子供用の小さなベッドはアレンには小さく二人で寝るととてもとても狭い。今まで以上にぎゅうっと抱き締められると身動きが全くとれなくなった。

アレンの吐息を頭上で感じながら、俺は目を閉じる。

「……村に治療院があった。この5年間、村人は病気や怪我で死人が出ていないそうだ。」

「そうか。」

「ありがとう……な。」

村長の家へ向かう時にすぐに気付いた。村に似つかわしくない白くて綺麗な建物が建っていたのだ。訪ねるとそこには治療院の他に村では買えない日用品や食べ物が売っていた。村は5年前より確実に豊かになっていた。

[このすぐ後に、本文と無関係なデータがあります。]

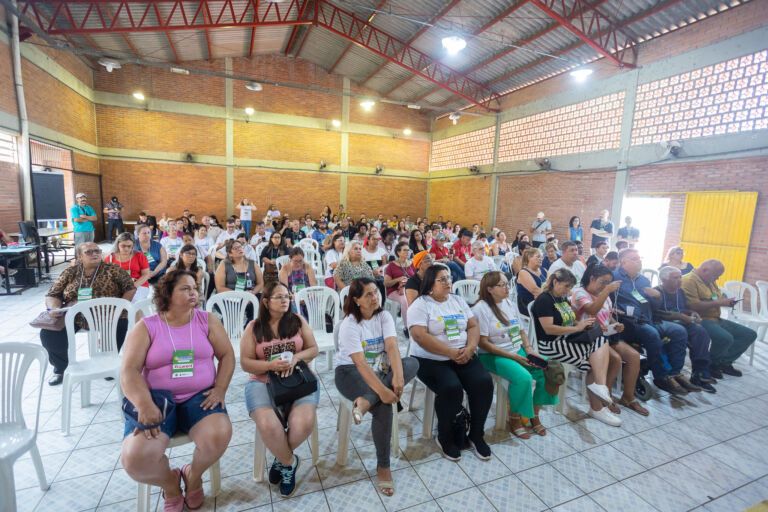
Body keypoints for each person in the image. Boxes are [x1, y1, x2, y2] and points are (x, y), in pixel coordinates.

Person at [120, 270, 234, 512]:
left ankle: (193, 476)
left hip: (200, 397)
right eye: (185, 288)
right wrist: (144, 404)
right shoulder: (147, 327)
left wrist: (220, 388)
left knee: (219, 435)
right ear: (167, 294)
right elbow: (129, 371)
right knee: (135, 459)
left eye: (195, 287)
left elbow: (227, 356)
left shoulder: (207, 320)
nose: (193, 292)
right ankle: (171, 484)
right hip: (158, 402)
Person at [335, 278, 419, 496]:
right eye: (368, 295)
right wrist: (382, 392)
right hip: (349, 372)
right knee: (383, 404)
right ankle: (384, 465)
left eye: (376, 292)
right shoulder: (349, 324)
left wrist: (399, 377)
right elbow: (360, 363)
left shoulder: (384, 316)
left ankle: (365, 401)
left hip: (381, 368)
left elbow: (392, 346)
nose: (375, 298)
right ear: (356, 300)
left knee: (412, 363)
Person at [240, 282, 319, 498]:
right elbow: (246, 363)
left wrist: (296, 357)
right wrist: (269, 366)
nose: (285, 300)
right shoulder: (254, 327)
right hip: (262, 381)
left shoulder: (297, 321)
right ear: (266, 302)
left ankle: (280, 457)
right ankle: (290, 462)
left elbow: (313, 349)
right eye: (279, 297)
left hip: (298, 379)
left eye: (287, 296)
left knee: (302, 424)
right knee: (268, 425)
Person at [407, 265, 493, 461]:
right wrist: (450, 352)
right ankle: (445, 436)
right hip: (430, 359)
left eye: (449, 278)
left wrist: (470, 348)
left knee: (483, 382)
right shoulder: (421, 305)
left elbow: (473, 325)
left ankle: (477, 434)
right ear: (430, 284)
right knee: (451, 387)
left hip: (463, 354)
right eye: (442, 279)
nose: (448, 282)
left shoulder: (457, 300)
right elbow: (419, 336)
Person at [531, 268, 622, 426]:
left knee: (598, 342)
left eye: (570, 287)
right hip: (550, 345)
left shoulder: (561, 298)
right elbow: (549, 329)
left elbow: (569, 319)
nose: (568, 290)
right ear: (555, 282)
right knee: (597, 352)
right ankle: (599, 396)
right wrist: (577, 328)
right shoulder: (544, 300)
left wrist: (582, 324)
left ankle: (599, 396)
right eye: (566, 286)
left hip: (564, 339)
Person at [473, 271, 557, 437]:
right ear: (489, 289)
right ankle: (515, 417)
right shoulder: (480, 308)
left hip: (516, 349)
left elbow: (521, 330)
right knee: (523, 377)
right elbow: (482, 343)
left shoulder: (508, 303)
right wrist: (513, 356)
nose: (507, 288)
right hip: (493, 355)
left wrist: (529, 349)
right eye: (502, 285)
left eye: (507, 284)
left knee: (550, 369)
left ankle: (533, 414)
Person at [40, 242, 136, 386]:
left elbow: (130, 288)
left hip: (107, 314)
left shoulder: (113, 269)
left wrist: (120, 306)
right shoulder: (71, 272)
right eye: (89, 252)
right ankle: (61, 368)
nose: (95, 254)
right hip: (76, 315)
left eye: (97, 251)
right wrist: (53, 309)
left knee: (121, 322)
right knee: (48, 333)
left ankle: (108, 363)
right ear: (79, 256)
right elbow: (53, 294)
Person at [570, 265, 650, 415]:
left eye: (608, 283)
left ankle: (628, 397)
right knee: (615, 359)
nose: (605, 286)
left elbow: (607, 313)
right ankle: (605, 397)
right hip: (588, 337)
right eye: (603, 282)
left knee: (633, 356)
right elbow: (592, 310)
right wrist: (606, 291)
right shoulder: (580, 293)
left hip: (608, 335)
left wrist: (615, 323)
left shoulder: (603, 294)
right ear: (592, 278)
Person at [613, 249, 693, 395]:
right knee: (652, 334)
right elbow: (607, 301)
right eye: (634, 259)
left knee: (679, 331)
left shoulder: (643, 280)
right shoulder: (614, 278)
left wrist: (657, 297)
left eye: (639, 258)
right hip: (629, 321)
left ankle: (674, 373)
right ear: (623, 262)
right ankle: (660, 376)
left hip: (649, 319)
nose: (639, 261)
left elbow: (654, 306)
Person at [681, 260, 757, 378]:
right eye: (716, 276)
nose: (716, 279)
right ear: (705, 270)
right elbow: (693, 306)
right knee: (725, 338)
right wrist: (720, 302)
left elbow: (717, 297)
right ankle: (710, 365)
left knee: (749, 334)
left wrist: (727, 301)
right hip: (700, 319)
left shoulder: (709, 281)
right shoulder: (688, 280)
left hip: (715, 318)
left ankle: (724, 363)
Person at [655, 266, 717, 392]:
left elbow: (683, 309)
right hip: (664, 323)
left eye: (680, 277)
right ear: (663, 279)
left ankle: (699, 373)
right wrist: (680, 316)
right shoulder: (657, 292)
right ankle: (672, 374)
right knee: (679, 331)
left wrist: (692, 313)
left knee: (701, 332)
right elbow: (656, 313)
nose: (679, 281)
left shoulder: (680, 292)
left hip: (682, 322)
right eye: (675, 278)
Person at [106, 232, 151, 301]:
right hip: (118, 286)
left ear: (133, 246)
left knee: (132, 300)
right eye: (123, 246)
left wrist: (133, 286)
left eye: (129, 246)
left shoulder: (140, 256)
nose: (126, 249)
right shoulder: (110, 258)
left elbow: (146, 274)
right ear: (118, 245)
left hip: (139, 285)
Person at [383, 242, 414, 328]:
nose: (407, 252)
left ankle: (418, 324)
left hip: (408, 289)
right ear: (398, 252)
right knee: (405, 300)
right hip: (394, 291)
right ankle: (407, 327)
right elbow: (386, 283)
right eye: (404, 250)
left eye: (408, 250)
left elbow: (415, 278)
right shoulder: (391, 266)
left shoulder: (411, 264)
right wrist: (398, 279)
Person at [516, 247, 547, 317]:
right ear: (529, 257)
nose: (541, 259)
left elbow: (552, 285)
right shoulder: (523, 272)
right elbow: (536, 291)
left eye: (542, 257)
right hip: (528, 304)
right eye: (538, 257)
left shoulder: (544, 270)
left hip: (542, 300)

「こんな村に治療院を置いても利益なんかないのに、お店まで……。」

タダみたいな値で。

「全ての民は国王の物だ。自分の物を大事にするのは当たり前の事だ。礼などいらない。」

5年前まで苦しんでいる民がいることに気付かなかった事が腑甲斐無い。アレンは悔しそうに呟いた。

「……この村は必ずアレンに恩返しをする。」

それが社交辞令などではなく本当の事だとアレンが分かるのはもう少し先の事――。

次の日の朝、帰る前に行きたい所があるとアレンを強引に連れていったのはユノの家だった。俺の帰宅を知らなかったユノの両親は大層驚き、当たり前だがユノの安否を必死に問いただしてきた。俺はユノは元気だもうすぐ帰ると伝えた。涙を流して崩れ落ちるユノの両親をアレンは感情のない透き通るような赤い瞳で見つめていた。

それから俺達は黄色い花が咲く丘に行った。

「ずっと、これを見たかったんだ。」

俺は花を潰さないようにそっと座った。

「ユノも見たいと思う。」

「あいつの目は母親譲りで、髪の毛は父親に似ていたな。」

「うん、口は婆ちゃんに似ていたって。家族の良い所ばかりを取った天使みたいな子供だと言って可愛がられていた。ユノはあの二人の宝物なんだ。」

あんな醜男でも家族にとっては天使に見えるんだよ。大切な子供なんだ。

「……そうか。」

アレンは最後まで俺の隣に座ることはしなかった。





◇◇◇◇◇◇◇◇◇◇◇◇◇◇




「――ユノ、ごめんな。もう少し時間がかかりそうだ。」

アレンはユノを手放す事を頑なに拒んでいる。

俺はユノにお土産の黄色い花を手渡した。

ユノは懐かしそうに花を受け取ると「この花こんなに可愛かったんだ」と微笑んだ。